What the cross does do is nothing short of amazing!

 

October 26; Second Fiddle

John 11:17-57; Mark 10:32-52; Luke 18:31-34; Matthew 20:17-28

Do you ever read something in the Bible and think, “Wow. This is totally opposite of the wisdom of the day?” That’s what happened to me today.

We in the 21st Century are told to look out for number one, to tell ourselves we are strong and powerful and capable and perfect just the way we are. And we are teaching our children to believe they are those things, too.

On the surface that might sound like wisdom. But in God’s economy, it’s foolishness. In the passages we read today, God explains His economy and you might not like what He says:

“The last will be first.”

“Whoever wants to become great, must be a slave to all.”

(I don’t see those slogans on many t-shirts these days)

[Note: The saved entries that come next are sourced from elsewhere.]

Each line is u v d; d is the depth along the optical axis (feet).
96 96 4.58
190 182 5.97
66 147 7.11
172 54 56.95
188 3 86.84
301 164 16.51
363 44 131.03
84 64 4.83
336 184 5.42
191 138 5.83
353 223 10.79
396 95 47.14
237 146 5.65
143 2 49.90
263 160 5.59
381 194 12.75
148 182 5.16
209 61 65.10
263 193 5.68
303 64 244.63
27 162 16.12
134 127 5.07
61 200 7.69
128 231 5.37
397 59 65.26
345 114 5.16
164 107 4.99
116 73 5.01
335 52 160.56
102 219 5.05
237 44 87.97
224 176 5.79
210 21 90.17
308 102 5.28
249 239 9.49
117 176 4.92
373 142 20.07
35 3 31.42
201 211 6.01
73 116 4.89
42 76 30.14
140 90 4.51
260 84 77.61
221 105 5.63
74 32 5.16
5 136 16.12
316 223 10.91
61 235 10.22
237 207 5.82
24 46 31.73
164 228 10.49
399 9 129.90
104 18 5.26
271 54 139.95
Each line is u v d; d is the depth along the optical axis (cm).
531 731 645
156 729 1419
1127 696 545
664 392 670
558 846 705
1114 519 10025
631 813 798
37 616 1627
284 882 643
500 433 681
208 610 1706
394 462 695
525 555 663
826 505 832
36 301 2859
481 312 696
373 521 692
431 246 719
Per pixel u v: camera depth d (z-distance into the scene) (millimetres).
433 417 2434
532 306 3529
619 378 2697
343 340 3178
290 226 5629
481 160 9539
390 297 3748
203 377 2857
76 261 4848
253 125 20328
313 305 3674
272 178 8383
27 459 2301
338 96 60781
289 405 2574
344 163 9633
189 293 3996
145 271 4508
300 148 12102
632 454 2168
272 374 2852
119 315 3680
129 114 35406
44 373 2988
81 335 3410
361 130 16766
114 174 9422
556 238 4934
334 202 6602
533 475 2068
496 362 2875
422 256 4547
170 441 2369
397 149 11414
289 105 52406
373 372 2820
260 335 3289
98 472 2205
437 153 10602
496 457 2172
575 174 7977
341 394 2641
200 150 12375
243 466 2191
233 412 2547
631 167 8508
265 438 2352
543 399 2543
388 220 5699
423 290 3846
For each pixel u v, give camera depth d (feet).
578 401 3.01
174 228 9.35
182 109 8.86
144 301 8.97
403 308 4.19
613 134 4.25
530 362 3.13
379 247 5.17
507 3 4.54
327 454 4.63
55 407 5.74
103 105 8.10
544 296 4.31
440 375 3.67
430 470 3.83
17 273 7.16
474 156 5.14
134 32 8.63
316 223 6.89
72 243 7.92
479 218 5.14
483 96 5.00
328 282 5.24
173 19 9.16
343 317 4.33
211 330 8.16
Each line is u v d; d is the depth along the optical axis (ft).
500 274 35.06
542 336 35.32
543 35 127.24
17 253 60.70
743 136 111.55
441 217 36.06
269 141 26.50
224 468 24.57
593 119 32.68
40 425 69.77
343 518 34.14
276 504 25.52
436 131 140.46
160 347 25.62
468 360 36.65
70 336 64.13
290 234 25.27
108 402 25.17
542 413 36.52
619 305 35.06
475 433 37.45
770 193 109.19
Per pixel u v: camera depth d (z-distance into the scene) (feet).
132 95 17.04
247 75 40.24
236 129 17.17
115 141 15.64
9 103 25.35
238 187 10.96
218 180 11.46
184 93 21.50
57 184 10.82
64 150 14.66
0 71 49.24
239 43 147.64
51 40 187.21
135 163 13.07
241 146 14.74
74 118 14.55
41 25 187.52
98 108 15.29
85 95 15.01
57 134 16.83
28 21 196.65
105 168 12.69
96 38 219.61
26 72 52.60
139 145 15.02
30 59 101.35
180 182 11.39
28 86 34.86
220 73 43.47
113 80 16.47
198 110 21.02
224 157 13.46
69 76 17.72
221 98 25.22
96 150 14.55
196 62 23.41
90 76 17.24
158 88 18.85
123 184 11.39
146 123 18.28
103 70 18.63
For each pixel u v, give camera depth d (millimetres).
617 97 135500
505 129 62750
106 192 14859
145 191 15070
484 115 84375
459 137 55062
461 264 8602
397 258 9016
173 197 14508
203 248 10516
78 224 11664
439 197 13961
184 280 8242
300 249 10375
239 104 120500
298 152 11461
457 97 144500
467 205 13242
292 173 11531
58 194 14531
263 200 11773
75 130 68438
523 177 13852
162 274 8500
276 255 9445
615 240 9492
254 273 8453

I went to my cousin’s funeral yesterday, and heard the account of a servant, a woman who was a selfless friend, whose house was always open and throw-together meals were commonplace (and she often used her gold-trimmed china for impromptu entertaining). She could sit for hours with a hurting neighbor without thought for her own comfort.

She’d taught music for nearly 60 years, and especially loved teaching young children how to play the violin. We heard of incidents when Beth Joy would go out of her way to take a student home after lessons, or drive them to performances, or how she would provide violins for children who couldn’t afford one.

But what impressed me most about my cousin was something I hadn’t realized. I knew she played in two large symphony orchestras, one in Ohio then one in Charlotte, NC when she and her husband moved there. But what I didn’t realize is that for over 40 years, Beth Joy played second violin.

As a musician myself, that speaks to me. And I was reminded of it today as I read what Jesus said to His disciples about “number one.”

The great orchestral conductor, Leonard Bernstein when asked what the most difficult instrument was to play said, “The second fiddle. I can get plenty of first violinists, but to find someone who can play the second fiddle with enthusiasm – that’s a problem, and if we have no second fiddle, we have no harmony.”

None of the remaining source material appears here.